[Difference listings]
========

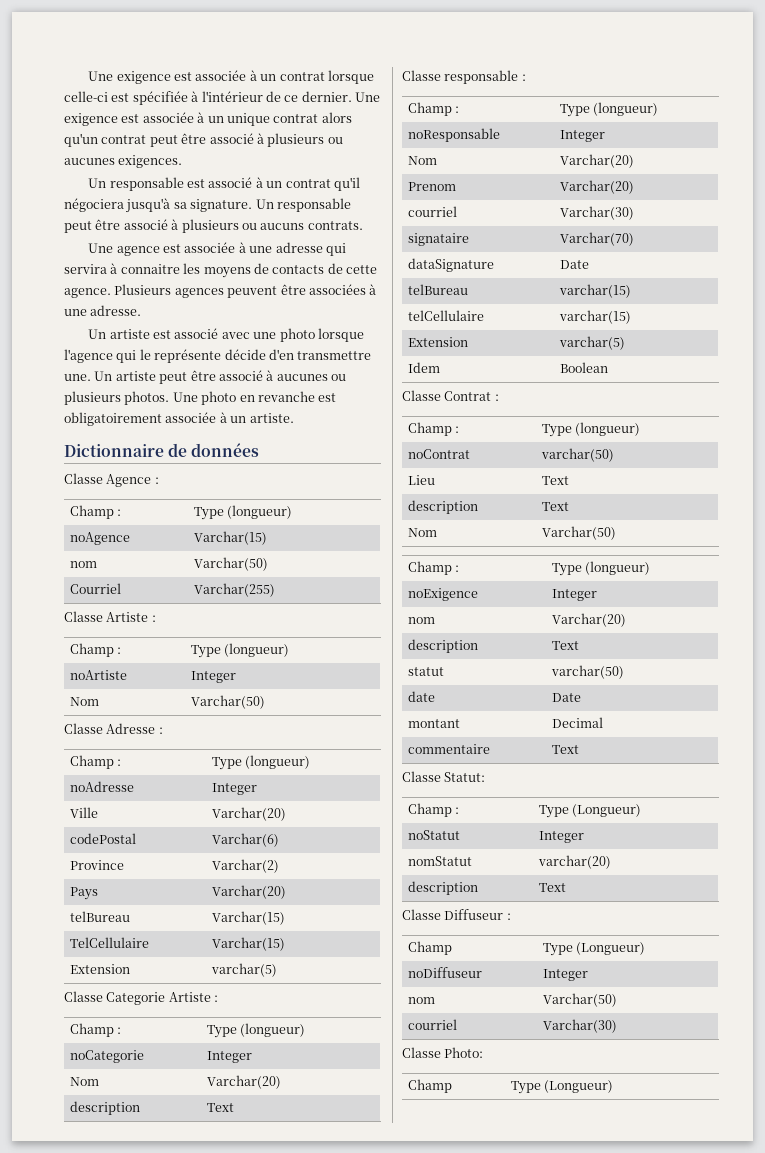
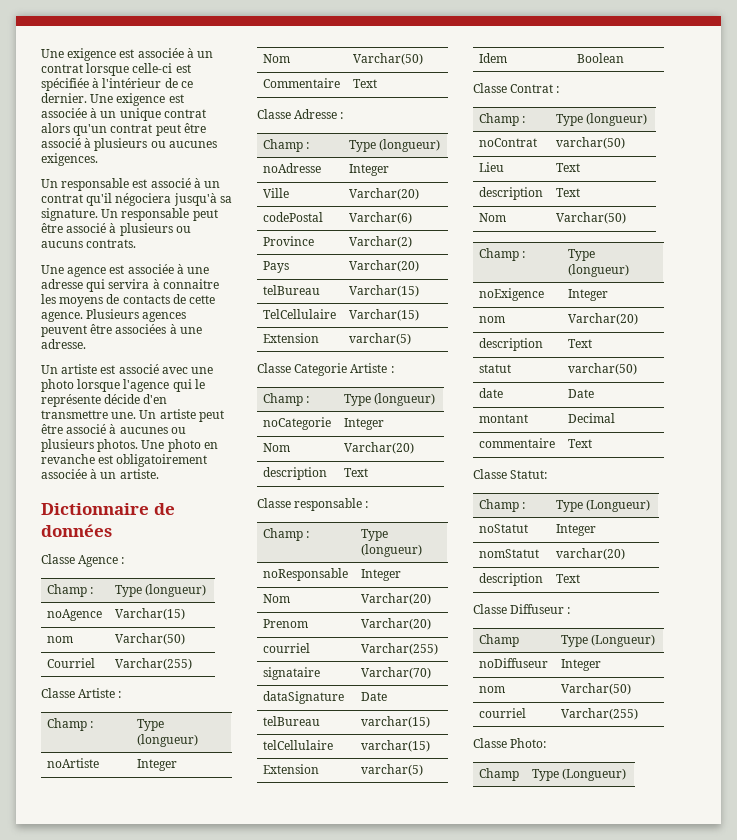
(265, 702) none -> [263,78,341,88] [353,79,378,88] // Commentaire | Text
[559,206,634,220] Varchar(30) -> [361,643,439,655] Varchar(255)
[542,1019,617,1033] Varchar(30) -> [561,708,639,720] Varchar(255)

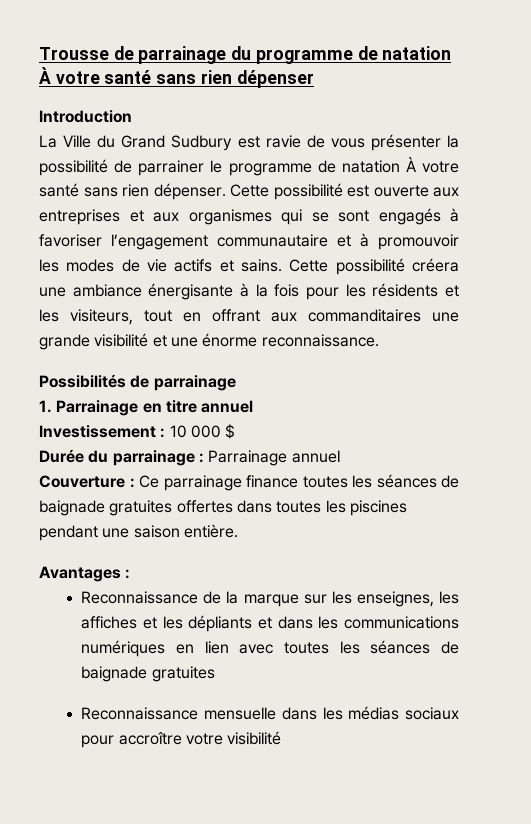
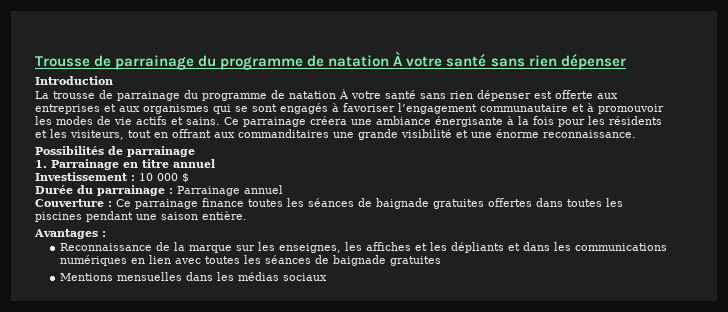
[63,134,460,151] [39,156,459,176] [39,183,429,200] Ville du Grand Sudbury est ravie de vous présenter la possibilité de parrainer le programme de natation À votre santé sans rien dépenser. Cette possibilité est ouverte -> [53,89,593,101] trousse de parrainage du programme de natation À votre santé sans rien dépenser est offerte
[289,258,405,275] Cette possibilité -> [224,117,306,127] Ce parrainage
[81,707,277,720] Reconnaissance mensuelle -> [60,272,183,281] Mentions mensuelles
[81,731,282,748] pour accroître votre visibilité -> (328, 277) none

========

• **REQUEST**: Output, and output only, the lines from the one containing "[63,134,460,151] [39,156,459,176] [39,183,429,200]" through the last line of the data above.

• **ANSWER SECTION**:
[63,134,460,151] [39,156,459,176] [39,183,429,200] Ville du Grand Sudbury est ravie de vous présenter la possibilité de parrainer le programme de natation À votre santé sans rien dépenser. Cette possibilité est ouverte -> [53,89,593,101] trousse de parrainage du programme de natation À votre santé sans rien dépenser est offerte
[289,258,405,275] Cette possibilité -> [224,117,306,127] Ce parrainage
[81,707,277,720] Reconnaissance mensuelle -> [60,272,183,281] Mentions mensuelles
[81,731,282,748] pour accroître votre visibilité -> (328, 277) none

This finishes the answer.